Con Kode9, Burial rappresenta la punta di diamante della scena Dubstep, il movimento londinese nato appena qualche anno fa con lo scopo di riscrivere le leggi del (future) dub, incrociandolo con 2 step – uk garage, riverberi technoidi e breakbeat (Pinch, Skream, Shackleton), tribalismi afro-oriented (Applebim ) e fluide riflessioni sulla spazialità del suono originario (Digital Mystikz). Le molte raccolte uscite negli ultimi tempi, come la fondamentale “Skull Disco ““ Soundboy Punishment” ad opera di Shackleton / Applebim ed il recentissimo “Box Of Dub 2” della Soul Jazz Records, mostrano una scena vitalissima e ben lungi dalla cristallizzazione di genere. Ciò nonostante, finora ben pochi sono stati in grado di uscire dalla pur encomiabile ricerca di innovative variazioni sul tema ad uso e consumo degli appassionati del genere, per definire gli stilemi di un suono talmente unico e rivoluzionario da lasciar immediatamente intendere che ci si trova davanti a qualcosa destinata a fare storia. Rispetto per tutti i dubsteppers quindi, ma Burial è letteralmente di un altro pianeta.
Già aveva demolito ogni aspettativa con l’omonimo esordio dello scorso anno, impregnato di oscuri umori metropolitani che dall’underground inglese amplificavano le inquietudini contemporanee in tutto il globo, grazie ad una incredibile miscela di scheletrici ritmi 2 step – uk garage ed echi di dub da stazione spaziale, bassi rotolanti e profondissimi ed archi stranianti ed arricciati. Un manifesto, la fine del dub tradizionalmente concepito e la nascita dell’Hyperdub, limitante definizione di quello che è, nei fatti, un frottage sonoro allestito tra le pieghe della condizione moderna.
A fronte del consenso unanime di Burial, l’uomo senza volto continua a mantenere l’anonimato più totale: rarissime le interviste rilasciate, inesistenti i live.
Costruendo le trame di “Untrue”,Burial si spinge però ancora più avanti, realizzando un disco che pare far rivivere, dieci e più anni dopo, l’epicità che ha caratterizzato i primi lavori provenienti da Bristol e gli archetipi del Drum & Bass. Nulla a che vedere col trip-hop di Tricky ( ma siamo poi sicuri che “Maxinquaye” o un progetto come “Nearly God” siano catalogabili “solo” come trip-hop? ) o con le prime release di Goldie e Dj Hype, tuttavia i suoni che Burial genera in “Untrue” paiono evocare la portata rivoluzionaria concepita degli esordi di quegli artisti, capaci di realizzare prodigiosi linguaggi postmoderni attraverso cui cogliere lo spirito della propria epoca.

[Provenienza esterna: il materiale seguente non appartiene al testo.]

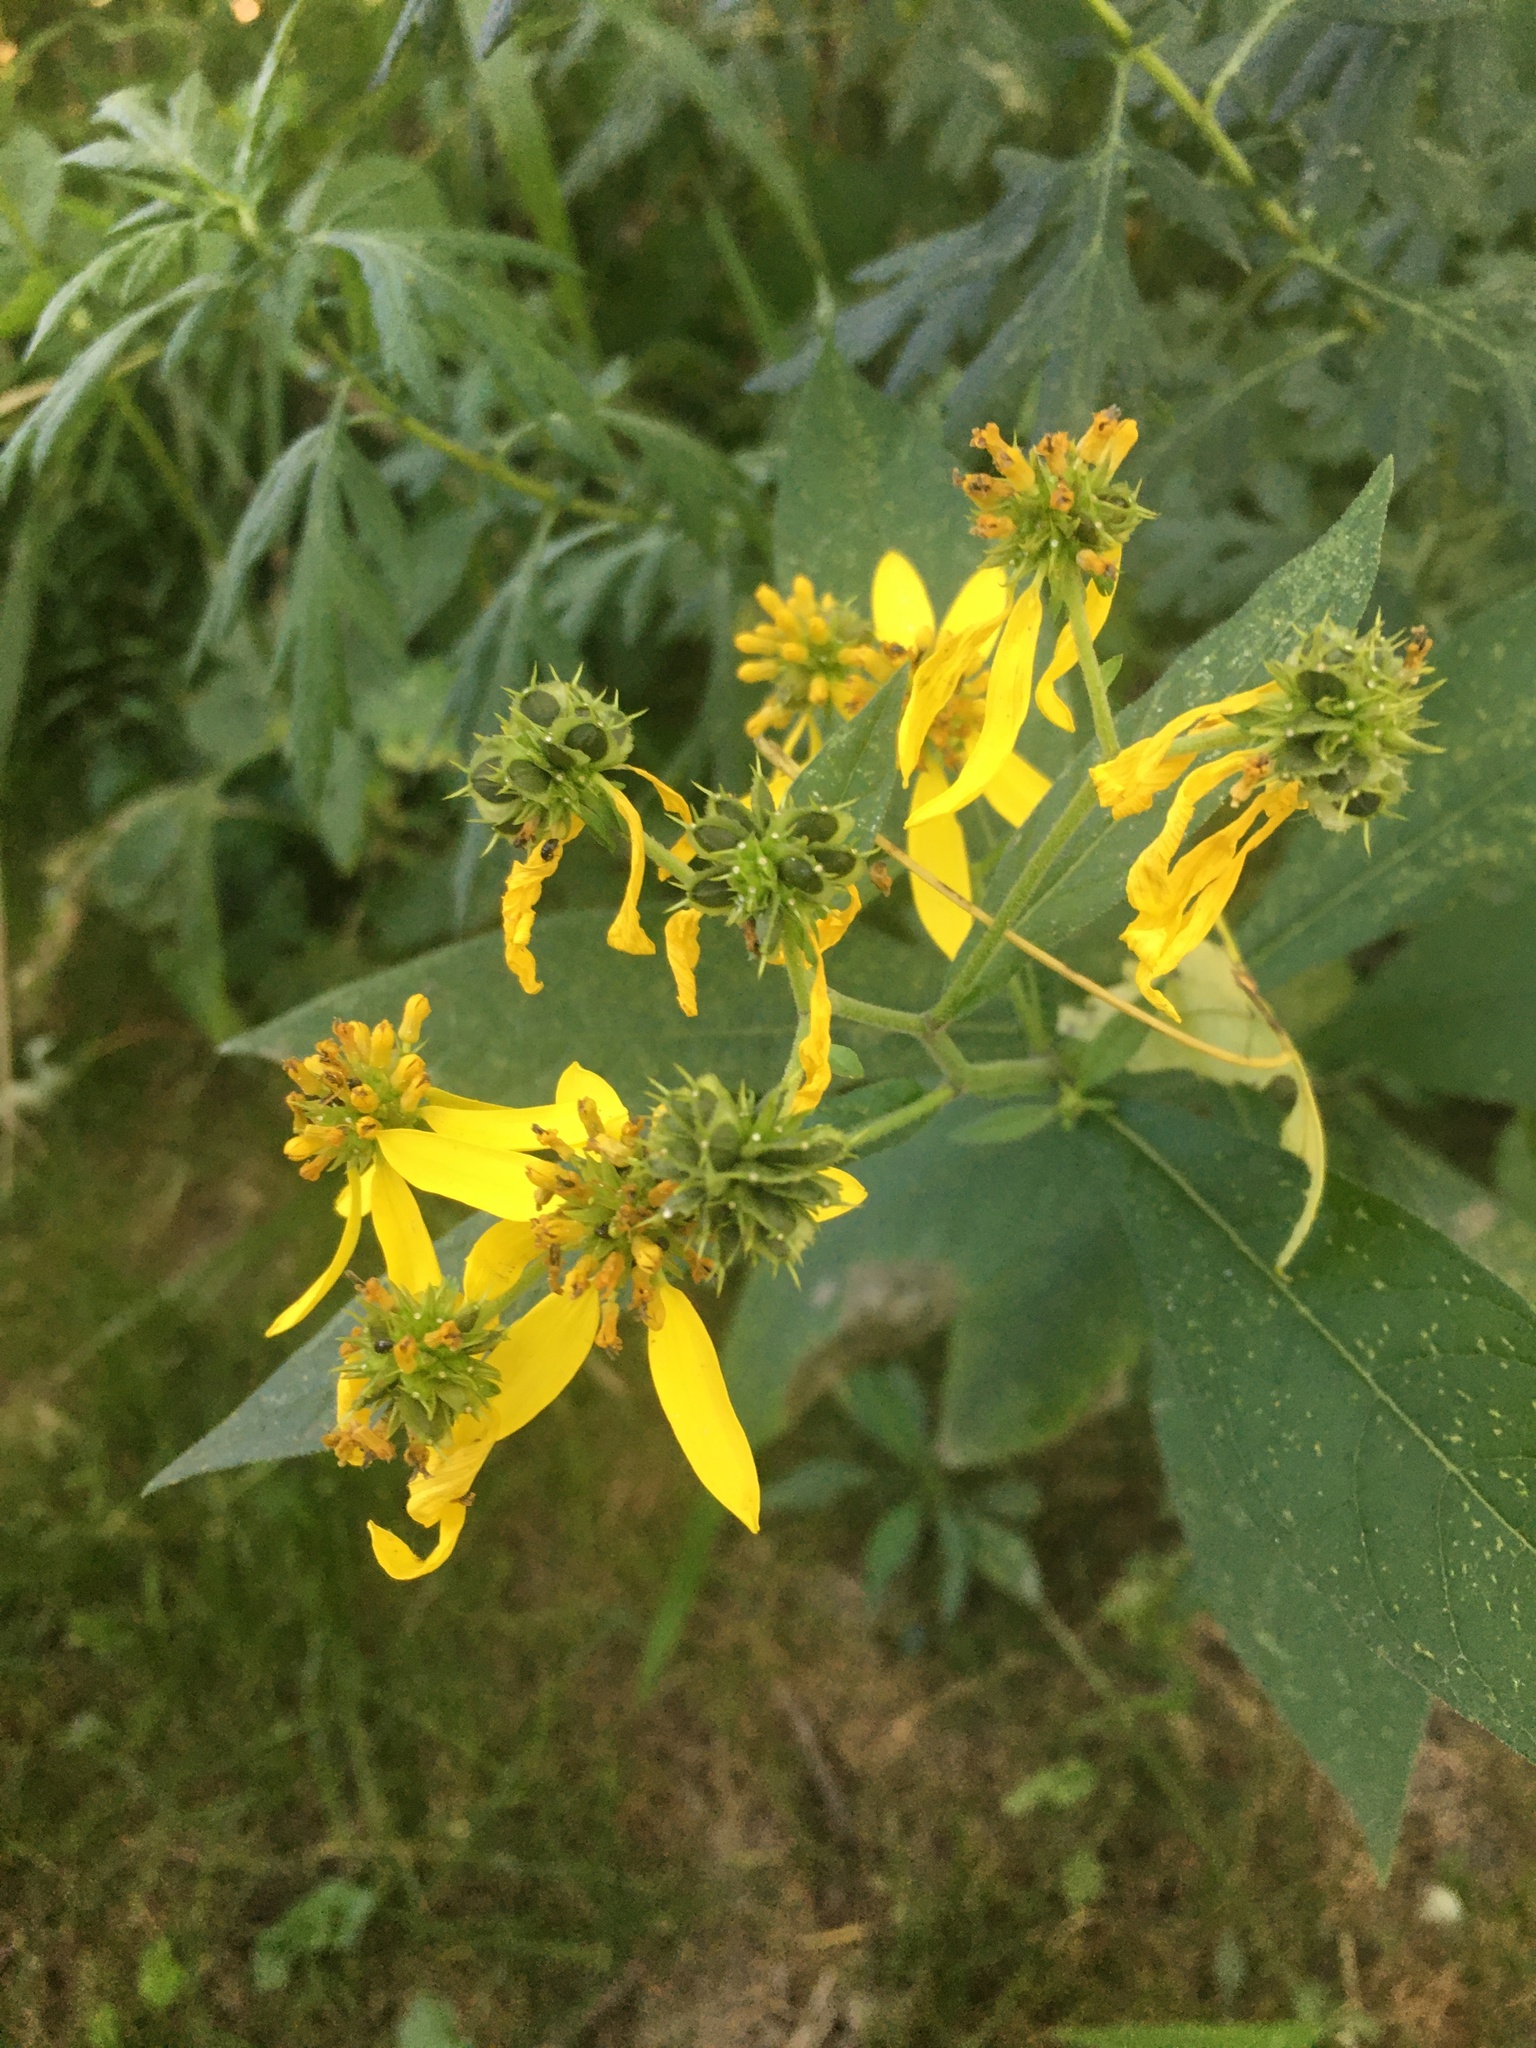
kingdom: Plantae
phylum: Tracheophyta
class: Magnoliopsida
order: Asterales
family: Asteraceae
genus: Verbesina
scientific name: Verbesina alternifolia
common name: Wingstem
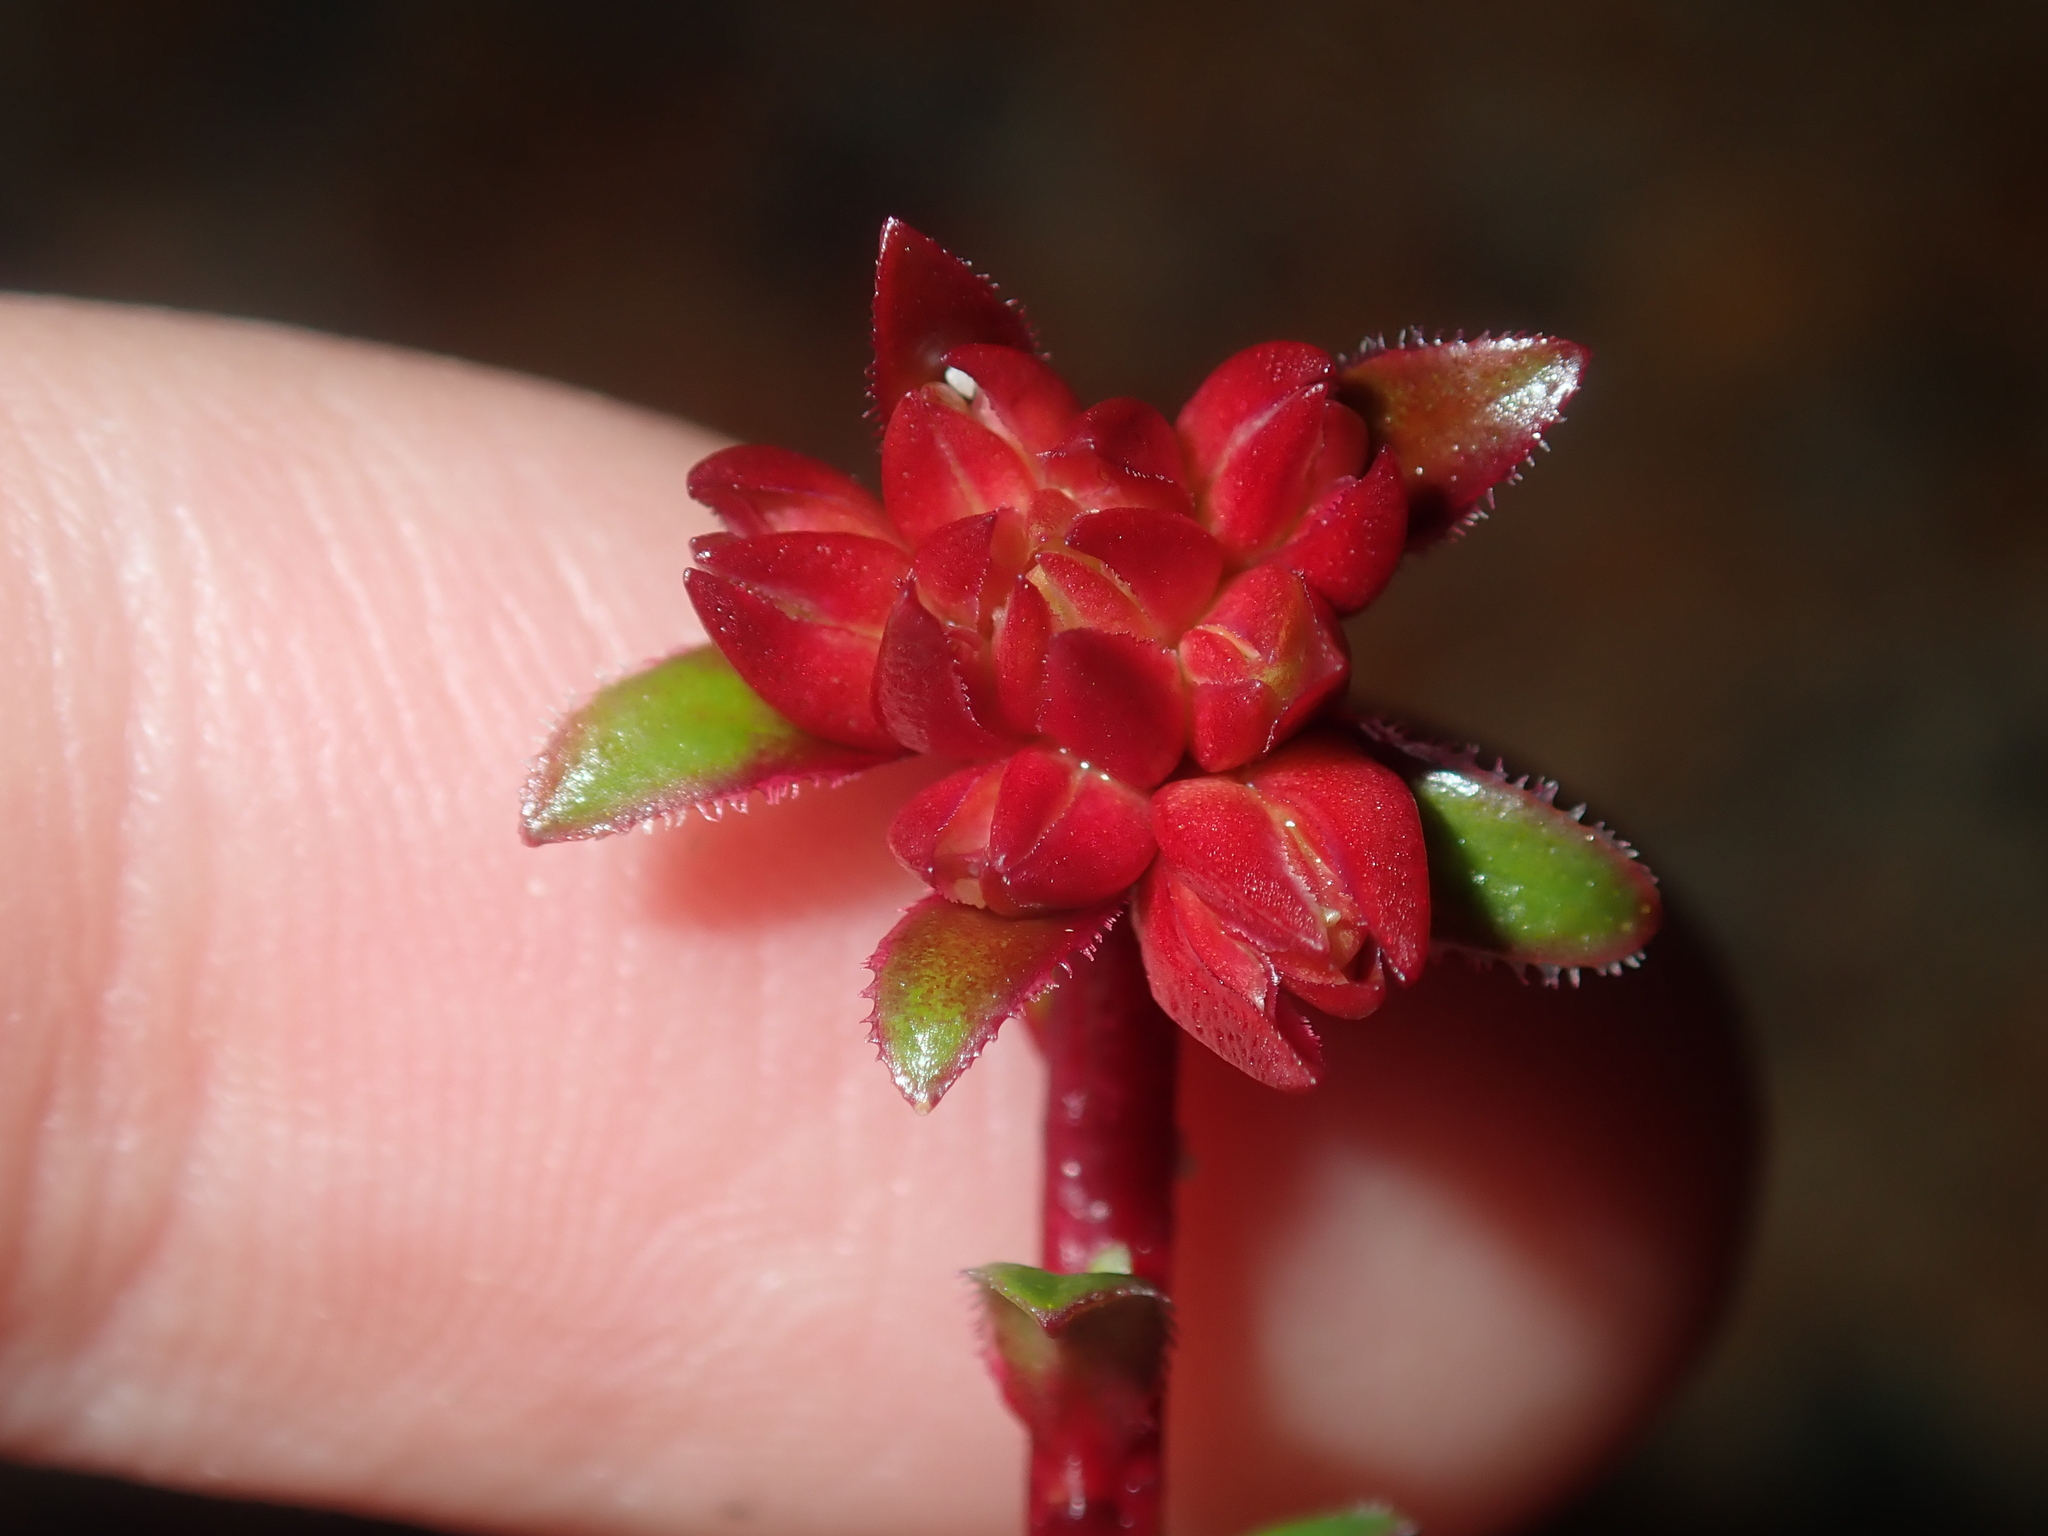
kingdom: Plantae
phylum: Tracheophyta
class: Magnoliopsida
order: Myrtales
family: Myrtaceae
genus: Darwinia
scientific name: Darwinia sanguinea
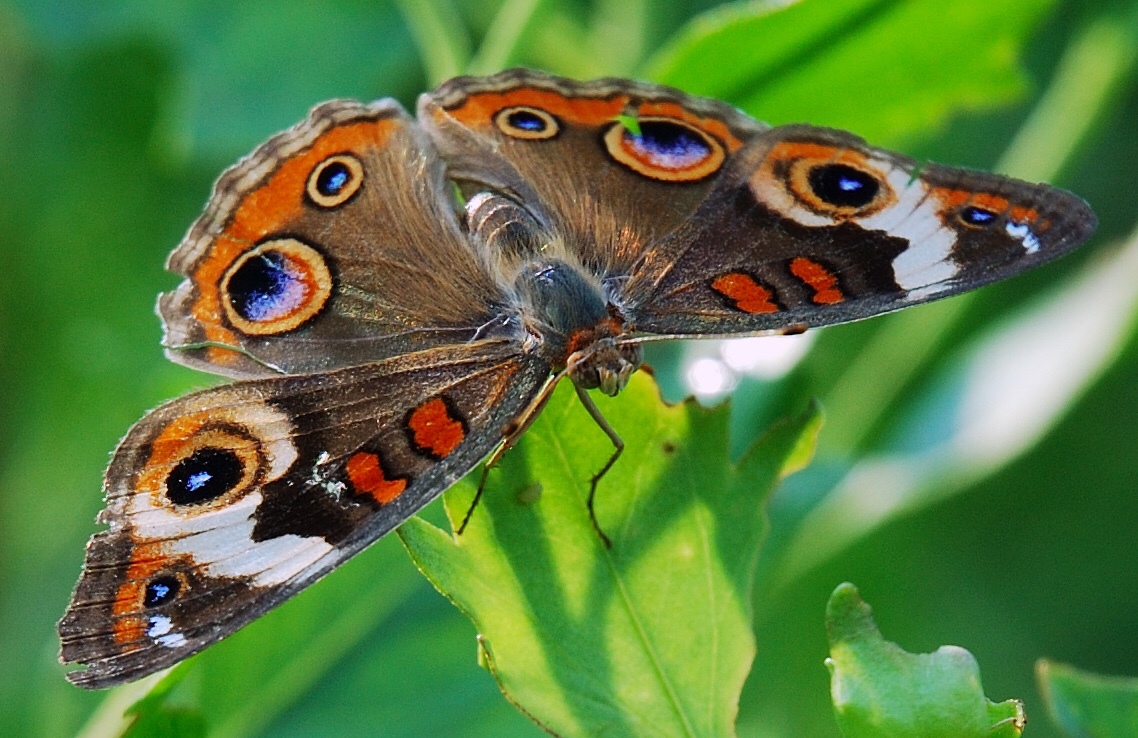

Dopo le rovine urbane prevalentemente cupe e strumentali dell’esordio, in “Untrue” è finalmente l’uomo a prendere la parola. Come una sorta di araba fenice, dalle ceneri di quel mondo fatiscente l’inglese fa rinascere la speranza attraverso la voce dell’anima, il Soul, o meglio l’Hypersoul, l’unico codice comunicativo possibile per descrivere l’esistenza umana hic et nunc. Un luminoso canto di preghiera e d’amore contestualizzato nella modernità dunque, in cui Burial, rafforzando il legame con le ritmiche 2-step ( “Near Dark” ), sceglie aeree landscape ambientali ( “Dog Shelter”, “Endorphin” ) e perfino celestiali invocazioni proto-house ( “Untrue”, “Raver” ) per dar vita ad un mondo che nella sofferenza riscopre bagliori di vitale umanità , pur se ancora costretti in liriche amare ( Holding You / Let It Be Alone / Let It Be Alone , dall’iniziale “Archangel” ) e vocals femminili spesso frammentarie e distanti ( i plumbei cieli di glitch in “Ghost Hardware” ).
Manipolando la multiforme ed inespressa potenza dell’ Hypersoul, Burial porta il Dubstep allo stato dell’arte per scrivere un trattato sonoro di sconvolgente bellezza sulla condizione umana degli anni 2000.
L’ assoluto capolavoro di questa stagione.